Após um encontro fortuito, Camila travou amizade com Sofia que é protestante. Curiosamente – porque ambas são curiosas e, por serem amigas de verdade, partilham as suas melhores descobertas – as suas conversas têm a fé por tema. Sofia, ao contrário de Camila, tem um profundo conhecimento da Bíblia e é capaz de fazer citações de cor. Camila conta-me que os seus encontros não costumam acabar, no sentido de que surge sempre algo que fica por resolver ou necessita de um tempo prolongado de reflexão.
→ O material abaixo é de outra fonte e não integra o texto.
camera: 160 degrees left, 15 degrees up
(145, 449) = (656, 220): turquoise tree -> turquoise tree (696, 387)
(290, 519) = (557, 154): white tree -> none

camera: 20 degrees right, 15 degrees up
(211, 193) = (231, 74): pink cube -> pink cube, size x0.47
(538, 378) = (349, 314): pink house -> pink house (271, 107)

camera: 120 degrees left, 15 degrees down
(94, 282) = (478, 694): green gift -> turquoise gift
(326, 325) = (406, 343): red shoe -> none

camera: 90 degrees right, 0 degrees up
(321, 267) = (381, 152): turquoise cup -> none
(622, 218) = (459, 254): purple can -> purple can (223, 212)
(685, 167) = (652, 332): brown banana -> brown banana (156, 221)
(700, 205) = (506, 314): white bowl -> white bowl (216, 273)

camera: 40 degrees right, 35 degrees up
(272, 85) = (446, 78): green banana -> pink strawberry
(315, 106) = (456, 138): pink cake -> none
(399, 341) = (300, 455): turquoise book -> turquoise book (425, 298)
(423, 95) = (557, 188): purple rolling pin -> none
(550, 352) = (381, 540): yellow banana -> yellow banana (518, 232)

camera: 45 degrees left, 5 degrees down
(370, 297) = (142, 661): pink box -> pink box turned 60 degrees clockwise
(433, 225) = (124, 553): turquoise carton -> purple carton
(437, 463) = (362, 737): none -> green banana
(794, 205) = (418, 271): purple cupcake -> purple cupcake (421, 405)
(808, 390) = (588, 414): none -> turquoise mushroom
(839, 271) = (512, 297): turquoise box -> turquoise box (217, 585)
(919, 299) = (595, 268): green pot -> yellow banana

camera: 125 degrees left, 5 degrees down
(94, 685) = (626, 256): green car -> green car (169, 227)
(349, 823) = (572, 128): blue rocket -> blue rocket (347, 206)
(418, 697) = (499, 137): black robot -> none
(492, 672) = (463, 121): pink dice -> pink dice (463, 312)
Assim, a conversa prolonga-se em novos encontros na rua, ao tomar um café, e começa a tomar a forma de uma única conversa, mas em capítulos.

O novo estímulo para pensar surgiu quando Sofia contou que na sua igreja não há imagens nem sequer a de Jesus crucificado. A raiz deste costume estaria no Antigo Testamento: “Não farás para ti imagens de escultura, nem figura alguma...” (Êx. 20,4). Além disso, o pastor da sua igreja chamou a atenção dos ouvintes para o facto de um pai a quem morre um filho não mostrar as fotografias do seu filho morto, antes escolhe aquelas em que ele estava sorridente e cheio de saúde. Assim, não faria sentido olhar-se para o crucifixo.

Porém, Camila descobriu que, na Bíblia, existe uma excepção importante quando o povo israelita, cansado do caminho, fala contra Deus e Moisés. Então, “o Senhor enviou contra o povo serpentes ardentes, e, causando estas chagas e mortes em muitos, (os israelitas) foram ter com Moisés, e disseram-lhe: Pecámos porque falámos contra o Senhor e contra ti; roga-lhe que afaste de nós as serpentes. E Moisés orou pelo povo, e o Senhor disse-lhe: Faz uma serpente de bronze, e põe-na por sinal; aquele que, sendo ferido, olhar para ela, viverá...” (Núm. 21, 6-9). Este episódio é já uma imagem ou profecia dos sacramentos. Recordemos, aqui, que um sacramento é um sinal sensível e eficaz da graça. A serpente presa sobre o poste e erguida, prenuncia a imagem de Jesus sobre a cruz, e é posta como sinal, mas cura quem, ferido pelas serpentes, olha para esse sinal. Assim, o sinal da serpente salva, temporariamente, o corpo. O sinal da Cruz salva eternamente a alma, pois foi o momento supremo e misterioso da Redenção.

Existem algumas razões práticas que também levaram a Igreja católica a representar imagens nos seus templos: ajudar os primeiros cristãos (analfabetos) a memorizar a sua fé, a história da igreja, os seus heróis (a Virgem Maria, mártires, papas, doutores e padres da igreja, missionários, fundadores de ordens religiosas...); mas trata-se de razões menos importantes, mais humanas e com algo de sensibilidade afectiva, como é própria dos homens. As imagens, sejam elas esculturas ou pinturas,  facilitam a comunicação com Deus e são, muitas vezes, manifestações de amor dos artistas, ou seus mecenas, que procuram elevar ao céu as suas preces traduzidas em obras de arte cheias de beleza. Também a liturgia, o canto, as velas, as flores, os vasos sagrados, o incenso... o silêncio... são imagens sensíveis que ajudam a rezar com os sentidos (ouvido, olfacto, paladar, vista, tacto). Porém, a Cruz é o sinal que desce de Deus para os homens: o sinal eficaz da salvação.